> **Assigned task**: The listing below must be given again in full, exactly.

> **Material provided**:
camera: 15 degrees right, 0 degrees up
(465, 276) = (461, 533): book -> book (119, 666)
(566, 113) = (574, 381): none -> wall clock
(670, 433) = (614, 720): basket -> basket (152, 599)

> **Task answer**:
camera: 15 degrees right, 0 degrees up
(465, 276) = (461, 533): book -> book (119, 666)
(566, 113) = (574, 381): none -> wall clock
(670, 433) = (614, 720): basket -> basket (152, 599)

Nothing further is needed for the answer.